Data for this exercise ▸
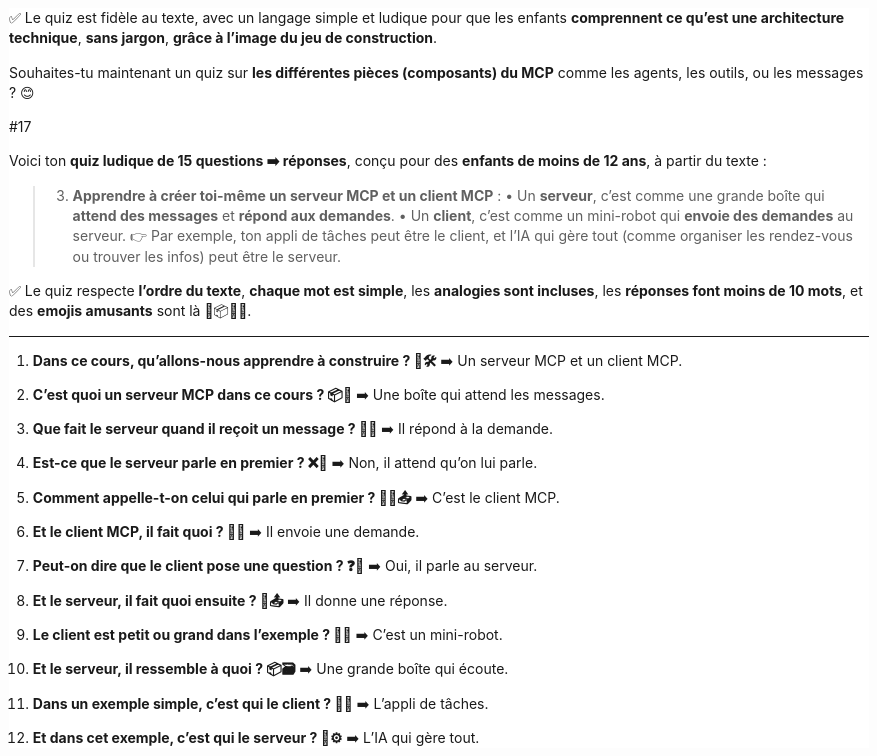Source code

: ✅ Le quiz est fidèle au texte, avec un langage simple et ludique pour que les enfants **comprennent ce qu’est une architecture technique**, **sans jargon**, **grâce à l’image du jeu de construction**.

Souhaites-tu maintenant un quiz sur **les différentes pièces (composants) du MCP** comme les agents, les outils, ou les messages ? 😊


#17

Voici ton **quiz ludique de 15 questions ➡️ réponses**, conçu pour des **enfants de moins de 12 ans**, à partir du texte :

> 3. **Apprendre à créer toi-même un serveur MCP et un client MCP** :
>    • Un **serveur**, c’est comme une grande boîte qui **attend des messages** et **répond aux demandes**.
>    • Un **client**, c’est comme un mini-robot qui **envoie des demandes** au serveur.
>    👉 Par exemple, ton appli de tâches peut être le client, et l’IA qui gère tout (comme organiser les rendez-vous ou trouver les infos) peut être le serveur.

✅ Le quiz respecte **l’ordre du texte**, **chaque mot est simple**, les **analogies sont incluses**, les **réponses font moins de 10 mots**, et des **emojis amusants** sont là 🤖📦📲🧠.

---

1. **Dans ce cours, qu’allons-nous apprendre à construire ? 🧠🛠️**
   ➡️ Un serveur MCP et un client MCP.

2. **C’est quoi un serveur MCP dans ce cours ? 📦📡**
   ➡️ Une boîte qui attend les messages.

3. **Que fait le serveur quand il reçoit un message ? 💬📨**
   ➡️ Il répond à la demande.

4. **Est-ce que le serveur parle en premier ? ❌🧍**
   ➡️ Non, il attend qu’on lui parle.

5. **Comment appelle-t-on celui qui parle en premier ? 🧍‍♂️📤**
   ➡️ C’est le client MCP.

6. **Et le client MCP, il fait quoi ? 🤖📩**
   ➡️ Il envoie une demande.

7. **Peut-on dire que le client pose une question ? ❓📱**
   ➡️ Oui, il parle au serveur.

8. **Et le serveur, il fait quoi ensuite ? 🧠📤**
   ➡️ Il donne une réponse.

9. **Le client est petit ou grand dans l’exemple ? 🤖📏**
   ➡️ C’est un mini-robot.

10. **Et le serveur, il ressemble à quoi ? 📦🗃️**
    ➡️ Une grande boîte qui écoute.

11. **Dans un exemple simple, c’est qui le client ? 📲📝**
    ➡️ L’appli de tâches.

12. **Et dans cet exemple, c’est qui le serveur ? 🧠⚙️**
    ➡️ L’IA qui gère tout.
...
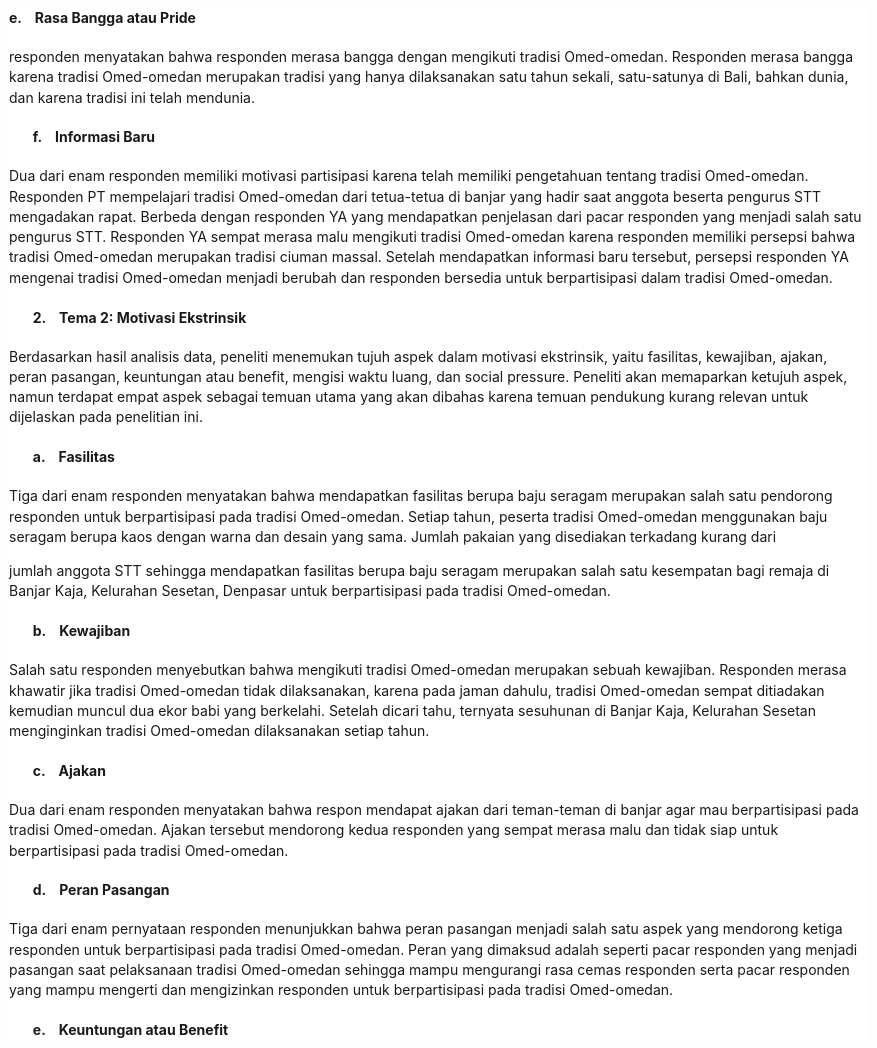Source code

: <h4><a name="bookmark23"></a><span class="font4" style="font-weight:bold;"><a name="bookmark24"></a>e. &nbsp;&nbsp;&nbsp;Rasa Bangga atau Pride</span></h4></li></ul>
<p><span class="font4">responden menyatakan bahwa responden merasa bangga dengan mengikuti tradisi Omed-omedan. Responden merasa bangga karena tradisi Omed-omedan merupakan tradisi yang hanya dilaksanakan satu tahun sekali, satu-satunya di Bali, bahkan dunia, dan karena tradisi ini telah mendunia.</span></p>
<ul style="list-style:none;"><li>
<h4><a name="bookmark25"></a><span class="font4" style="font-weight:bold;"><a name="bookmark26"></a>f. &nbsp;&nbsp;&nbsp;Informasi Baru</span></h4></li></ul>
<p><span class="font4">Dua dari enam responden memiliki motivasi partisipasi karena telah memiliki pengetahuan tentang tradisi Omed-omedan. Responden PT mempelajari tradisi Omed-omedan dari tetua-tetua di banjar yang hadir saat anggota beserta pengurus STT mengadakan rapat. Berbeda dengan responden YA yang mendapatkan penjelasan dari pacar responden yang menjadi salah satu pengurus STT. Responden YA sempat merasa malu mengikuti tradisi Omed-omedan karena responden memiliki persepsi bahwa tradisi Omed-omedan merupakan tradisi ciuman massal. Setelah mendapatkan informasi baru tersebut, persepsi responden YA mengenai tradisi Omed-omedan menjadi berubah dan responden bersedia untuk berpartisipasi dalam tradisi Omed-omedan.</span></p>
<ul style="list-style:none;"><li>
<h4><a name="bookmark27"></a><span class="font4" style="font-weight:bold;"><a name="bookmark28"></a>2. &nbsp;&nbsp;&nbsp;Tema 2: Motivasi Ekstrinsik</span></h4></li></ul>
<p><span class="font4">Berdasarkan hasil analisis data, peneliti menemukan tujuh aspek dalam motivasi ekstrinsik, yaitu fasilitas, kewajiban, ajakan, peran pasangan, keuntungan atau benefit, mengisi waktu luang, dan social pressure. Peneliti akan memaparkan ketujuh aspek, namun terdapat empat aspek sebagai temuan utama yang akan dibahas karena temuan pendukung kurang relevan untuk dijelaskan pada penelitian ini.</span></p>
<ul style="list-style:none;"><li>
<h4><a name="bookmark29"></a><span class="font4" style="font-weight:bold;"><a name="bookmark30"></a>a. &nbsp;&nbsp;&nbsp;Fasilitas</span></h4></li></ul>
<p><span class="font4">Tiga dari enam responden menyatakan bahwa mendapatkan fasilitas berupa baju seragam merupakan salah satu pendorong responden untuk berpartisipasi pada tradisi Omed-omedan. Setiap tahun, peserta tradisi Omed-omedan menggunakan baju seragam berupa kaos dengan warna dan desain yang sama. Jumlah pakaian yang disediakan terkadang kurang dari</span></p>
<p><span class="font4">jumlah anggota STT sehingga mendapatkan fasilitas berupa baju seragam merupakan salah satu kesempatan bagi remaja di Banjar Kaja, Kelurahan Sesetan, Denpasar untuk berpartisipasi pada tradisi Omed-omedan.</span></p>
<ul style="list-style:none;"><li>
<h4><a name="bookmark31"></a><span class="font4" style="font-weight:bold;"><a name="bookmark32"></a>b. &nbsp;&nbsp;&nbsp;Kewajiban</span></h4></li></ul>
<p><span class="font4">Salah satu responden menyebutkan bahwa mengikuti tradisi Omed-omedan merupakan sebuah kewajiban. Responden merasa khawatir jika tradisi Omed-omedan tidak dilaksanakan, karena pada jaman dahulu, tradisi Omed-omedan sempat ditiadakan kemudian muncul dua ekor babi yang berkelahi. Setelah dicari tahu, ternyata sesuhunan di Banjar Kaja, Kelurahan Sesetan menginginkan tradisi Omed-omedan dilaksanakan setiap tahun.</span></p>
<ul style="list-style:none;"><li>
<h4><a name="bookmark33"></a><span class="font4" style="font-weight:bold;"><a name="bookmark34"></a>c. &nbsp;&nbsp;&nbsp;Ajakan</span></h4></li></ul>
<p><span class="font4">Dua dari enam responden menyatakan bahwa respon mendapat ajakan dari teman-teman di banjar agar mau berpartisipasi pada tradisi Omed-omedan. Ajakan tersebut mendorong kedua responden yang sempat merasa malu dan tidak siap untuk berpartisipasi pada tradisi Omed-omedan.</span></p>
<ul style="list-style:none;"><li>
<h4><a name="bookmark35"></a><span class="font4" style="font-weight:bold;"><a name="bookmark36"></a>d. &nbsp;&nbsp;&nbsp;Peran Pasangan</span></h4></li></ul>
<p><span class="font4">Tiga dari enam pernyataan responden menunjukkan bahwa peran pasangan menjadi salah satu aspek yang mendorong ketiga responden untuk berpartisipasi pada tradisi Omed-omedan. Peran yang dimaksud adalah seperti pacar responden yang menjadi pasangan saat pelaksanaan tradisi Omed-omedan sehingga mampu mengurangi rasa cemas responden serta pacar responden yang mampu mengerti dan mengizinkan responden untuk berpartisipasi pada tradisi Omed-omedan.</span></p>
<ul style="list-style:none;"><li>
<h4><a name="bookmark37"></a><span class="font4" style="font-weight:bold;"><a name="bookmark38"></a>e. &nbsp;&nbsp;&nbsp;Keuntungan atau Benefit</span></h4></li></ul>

Assigned task ▸ Every line containing the string "exemple" should be pulled from the listing and copied.

Exercise answer ▸
>    👉 Par exemple, ton appli de tâches peut être le client, et l’IA qui gère tout (comme organiser les rendez-vous ou trouver les infos) peut être le serveur.
9. **Le client est petit ou grand dans l’exemple ? 🤖📏**
11. **Dans un exemple simple, c’est qui le client ? 📲📝**
12. **Et dans cet exemple, c’est qui le serveur ? 🧠⚙️**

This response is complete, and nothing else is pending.